In the broad international developed markets, the MSCI EAFE index surrendered -13.2% as no single sector or country escaped the sell-off. Financials (-22.5%), Real Estate (-20.5%), and Energy (-17.8%) led the declines, with Health Care (-2.3%) and Consumer Staples (-3.8%) being relative sector outperformers. Switzerland (-4.2%) and Japan (-7.0%) held up fairly well, while Australia (-25.1%), France (-17.7%) and the UK (-16.0%) were down notably in March.
Emerging market stocks, as represented by the MSCI Emerging Markets index, were down slightly more than their developed market counterparts at -15.4%. China’s equity benchmark was notably a relative outperformer (-6.6%), with all other countries double-digit negative ranging from South Korea (-11.5%) to India (-25.1%) and Brazil (-38.2%). The US dollar’s strong appreciation against the broad emerging market currency basket contributed to declines.
Real estate, as measured by the FTSE EPRA/NAREIT Developed index, was dramatically down at -22.6%. The energy related Alerian MLP index was impacted more significantly and returned -47.2%. The near-month NYMEX oil contract was down -54.2% in March and is now off by -66.5% to start the year. Gold acted as a safe haven, up slightly at +1.1% for the month. The diversified Bloomberg Commodity index was down -12.8% for the month as broad-based demand for most commodities is thought to be declining until meaningful production resumes across the globe.
US Treasury (UST) yields declined across the board in March, with historic moves taking place in the first half of the month as the expanding global reach of the coronavirus epidemic consumed media, policymaker, and investor attention. In an environment where demand for the highest-quality US dollar assets was robust, the overall UST complex returned +2.9% for the month. The government yield curve steepened modestly, with the 2-year UST yield falling 67 bps while the 10-year UST yield declined 48 bps and settled at a new month-end low of 0.67%. As yields for developed market sovereign bonds outside of the US moved marginally higher, the global stock of negative yielding debt contracted to $10.6 trillion.
The BloomBar US Aggregate Bond index again underperformed risk-free US Treasuries on both an absolute and duration-matched basis. That said, even with a loss of -0.6% in March, the benchmark’s trailing 12-month performance of +8.9% has been astonishing given prevailing yield levels. In what was termed a “dash for cash,” investors distanced themselves from virtually all types of credit risk. IG corporates became unanchored amid a period of extreme illiquidity, and spreads exploded 150 bps wider despite a rally late in the month. With the robust decline in UST yields essentially offsetting wider spreads across categories, the benchmark’s yield-to-worst settled at a quite modest 1.59%.

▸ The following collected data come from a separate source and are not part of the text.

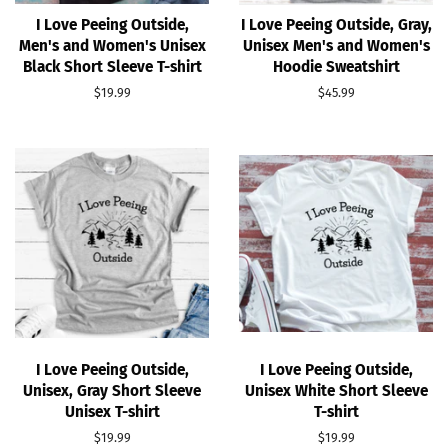
I Love Peeing Outside,
I Love Peeing Outside, Gray,
Men's and Women's Unisex
Unisex Men's and Women's
Black Short Sleeve T-shirt
Hoodie Sweatshirt
Regular
$19.99
Regular
$45.99
price
price
I Love Peeing Outside,
I Love Peeing Outside,
Unisex, Gray Short Sleeve
Unisex White Short Sleeve
Unisex T-shirt
T-shirt
Regular
$19.99
Regular
$19.99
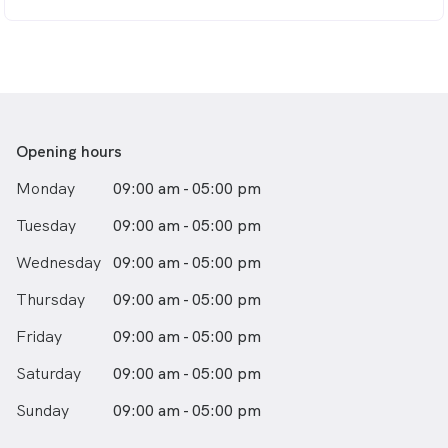
Opening hours
Monday
09:00 am - 05:00 pm
Tuesday
09:00 am - 05:00 pm
Wednesday
09:00 am - 05:00 pm
Thursday
09:00 am - 05:00 pm
Friday
09:00 am - 05:00 pm
Saturday
09:00 am - 05:00 pm
Sunday
09:00 am - 05:00 pm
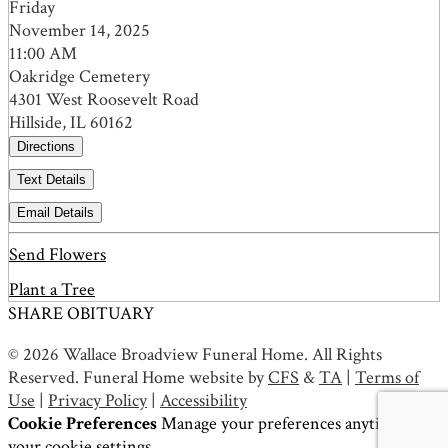
Friday
November 14, 2025
11:00 AM
Oakridge Cemetery
4301 West Roosevelt Road
Hillside, IL 60162
Directions
Text Details
Email Details
Send Flowers
Plant a Tree
SHARE OBITUARY
© 2026 Wallace Broadview Funeral Home. All Rights
Reserved. Funeral Home website by
CFS
&
TA
|
Terms of
Use
|
Privacy Policy
|
Accessibility
Cookie Preferences
Manage your preferences anytime in
your
cookie settings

The BloomBar 1-15-Year Municipal index struggled mightily in March, with its -2.9% return pulling year-to-date results into negative territory. With 60 consecutive months of inflows transitioning to record-setting outflows, tax-exempt yields were higher across the curve and lower-rated issues underperformed. Municipal/UST ratios reside at historically cheap levels.
The BloomBar US Corporate High Yield index declined -11.5% for the month, directionally consistent with higher-risk equities. Benchmark spreads were 382 bps wider on average, with CCC’s hurt most by a steeper credit curve. All-in yields pushed materially higher, ending at nearly 9.5%. With a stronger US dollar overall, unhedged international bonds underperformed. Emerging market local bonds were particularly weak as commodity-related currencies struggled.